Design Algorithm for Longest Increasing Subsequence Length

Company: Experian

Role: Data Scientist

Category: Coding & Algorithms

Difficulty: Medium

Interview Round: Technical Screen

##### Scenario Programming assessment and infrastructure panel ##### Question Design an algorithm to return the length of the Longest Increasing Subsequence of an array. Seat students so that no two listed friends sit next to each other; provide algorithm and complexity. How would you sort a file containing 50 numbers? How would your approach change for a 1-million-number file stored on disk? ##### Hints Use O(n log n) patience sorting + binary search; graph/constraint satisfaction; external merge-sort for large files.

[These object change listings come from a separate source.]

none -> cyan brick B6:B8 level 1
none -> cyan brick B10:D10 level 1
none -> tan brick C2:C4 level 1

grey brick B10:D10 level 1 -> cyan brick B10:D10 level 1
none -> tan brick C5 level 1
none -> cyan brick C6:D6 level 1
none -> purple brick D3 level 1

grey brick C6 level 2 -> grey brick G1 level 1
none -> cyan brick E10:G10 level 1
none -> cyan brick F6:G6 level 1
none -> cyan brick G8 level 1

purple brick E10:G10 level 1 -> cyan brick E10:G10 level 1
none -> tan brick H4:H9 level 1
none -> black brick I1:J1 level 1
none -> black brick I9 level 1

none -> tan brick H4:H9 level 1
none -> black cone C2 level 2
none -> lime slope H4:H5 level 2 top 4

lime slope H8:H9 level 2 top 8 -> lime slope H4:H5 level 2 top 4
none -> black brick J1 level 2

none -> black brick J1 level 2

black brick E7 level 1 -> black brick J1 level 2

Quick Answer: This question evaluates algorithm design and data structure skills, covering subsequence analysis, constraint/graph modeling for seating, and external-memory sorting considerations for scalability.

Given an integer array `nums`, return the length of the longest strictly increasing subsequence. A subsequence is a sequence derived from the array by deleting zero or more elements without changing the order of the remaining elements. The subsequence must be strictly increasing (each chosen element strictly greater than the previous one) but the chosen elements need not be contiguous. Example 1: Input: nums = [10, 9, 2, 5, 3, 7, 101, 18] Output: 4 Explanation: One longest increasing subsequence is [2, 3, 7, 18] (or [2, 3, 7, 101]), which has length 4. Example 2: Input: nums = [0, 1, 0, 3, 2, 3] Output: 4 Explanation: A longest increasing subsequence is [0, 1, 2, 3]. Example 3: Input: nums = [7, 7, 7, 7, 7, 7, 7] Output: 1 Explanation: Equal elements are not strictly increasing, so the best length is 1. Aim for an O(n log n) solution.

Constraints

  • 0 <= len(nums) <= 2500
  • -10^4 <= nums[i] <= 10^4
  • The subsequence must be strictly increasing (duplicates do not extend it).

Examples

Input: ([10, 9, 2, 5, 3, 7, 101, 18],)

Expected Output: 4

Explanation: [2, 3, 7, 18] is one longest strictly increasing subsequence of length 4.

Input: ([0, 1, 0, 3, 2, 3],)

Expected Output: 4

Explanation: [0, 1, 2, 3] is a longest increasing subsequence.

Input: ([7, 7, 7, 7, 7, 7, 7],)

Expected Output: 1

Explanation: All elements equal; strict increase allows only length 1.

Input: ([],)

Expected Output: 0

Explanation: Empty array has no subsequence; length 0.

Input: ([5],)

Expected Output: 1

Explanation: A single element is itself an increasing subsequence of length 1.

Input: ([5, 4, 3, 2, 1],)

Expected Output: 1

Explanation: Strictly decreasing; the best increasing subsequence is a single element.

Input: ([1, 2, 3, 4, 5],)

Expected Output: 5

Explanation: Already strictly increasing; the whole array qualifies.

Input: ([-2, -1, 0, -3, 4, -5, 6],)

Expected Output: 5

Explanation: [-2, -1, 0, 4, 6] is a longest increasing subsequence of length 5.

Input: ([3, 10, 2, 1, 20],)

Expected Output: 3

Explanation: [3, 10, 20] (or [2, 20] etc.) gives a maximum length of 3.

Input: ([2, 2, 2, 1, 3, 4],)

Expected Output: 3

Explanation: [2, 3, 4] is a longest strictly increasing subsequence of length 3.

Hints

  1. A patience-sorting approach maintains a list `tails`, where tails[k] is the smallest possible tail value of any increasing subsequence of length k+1.
  2. For each element x, binary-search for the leftmost position in `tails` whose value is >= x; replace it (or append x if x is larger than all tails). The answer is len(tails).
  3. Use bisect_left (not bisect_right) so that equal values overwrite rather than extend, enforcing STRICT increase.